## Task objective
Wherever "root" appears in the records below, copy the line that holds it.

Recorded data
▬▬▬

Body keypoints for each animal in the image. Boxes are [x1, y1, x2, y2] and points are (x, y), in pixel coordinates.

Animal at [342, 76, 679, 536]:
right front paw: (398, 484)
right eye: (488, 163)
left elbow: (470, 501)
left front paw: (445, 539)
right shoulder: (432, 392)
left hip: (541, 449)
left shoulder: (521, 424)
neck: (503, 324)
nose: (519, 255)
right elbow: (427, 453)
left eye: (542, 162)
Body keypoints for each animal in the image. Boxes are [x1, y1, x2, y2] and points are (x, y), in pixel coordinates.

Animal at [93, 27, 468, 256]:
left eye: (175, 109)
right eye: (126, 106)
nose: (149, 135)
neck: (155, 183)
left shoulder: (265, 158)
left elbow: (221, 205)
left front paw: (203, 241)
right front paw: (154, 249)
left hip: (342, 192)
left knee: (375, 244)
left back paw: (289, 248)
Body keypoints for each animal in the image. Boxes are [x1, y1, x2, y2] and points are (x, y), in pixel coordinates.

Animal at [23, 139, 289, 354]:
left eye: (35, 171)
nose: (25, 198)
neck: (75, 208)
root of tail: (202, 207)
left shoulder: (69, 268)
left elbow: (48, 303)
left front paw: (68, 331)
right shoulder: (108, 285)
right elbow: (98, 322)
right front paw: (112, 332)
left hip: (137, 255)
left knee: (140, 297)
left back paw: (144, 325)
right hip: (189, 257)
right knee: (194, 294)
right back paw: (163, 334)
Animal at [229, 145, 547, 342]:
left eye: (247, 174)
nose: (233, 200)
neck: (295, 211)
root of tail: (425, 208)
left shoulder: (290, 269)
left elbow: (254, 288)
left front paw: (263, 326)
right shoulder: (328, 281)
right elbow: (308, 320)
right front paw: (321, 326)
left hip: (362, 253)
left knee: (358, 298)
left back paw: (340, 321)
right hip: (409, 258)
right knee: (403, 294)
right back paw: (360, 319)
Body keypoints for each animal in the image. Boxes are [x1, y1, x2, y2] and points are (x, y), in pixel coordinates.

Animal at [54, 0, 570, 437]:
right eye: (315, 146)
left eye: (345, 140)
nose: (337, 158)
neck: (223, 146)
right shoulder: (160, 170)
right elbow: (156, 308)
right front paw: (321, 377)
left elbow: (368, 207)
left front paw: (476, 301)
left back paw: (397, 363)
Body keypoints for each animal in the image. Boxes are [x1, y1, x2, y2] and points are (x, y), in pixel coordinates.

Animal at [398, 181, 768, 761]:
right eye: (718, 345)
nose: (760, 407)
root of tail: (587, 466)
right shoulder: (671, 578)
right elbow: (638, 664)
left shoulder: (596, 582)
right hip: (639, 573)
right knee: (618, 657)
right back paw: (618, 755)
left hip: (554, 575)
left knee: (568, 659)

▬▬▬

## Written solution
root of tail: (202, 207)
root of tail: (425, 208)
root of tail: (587, 466)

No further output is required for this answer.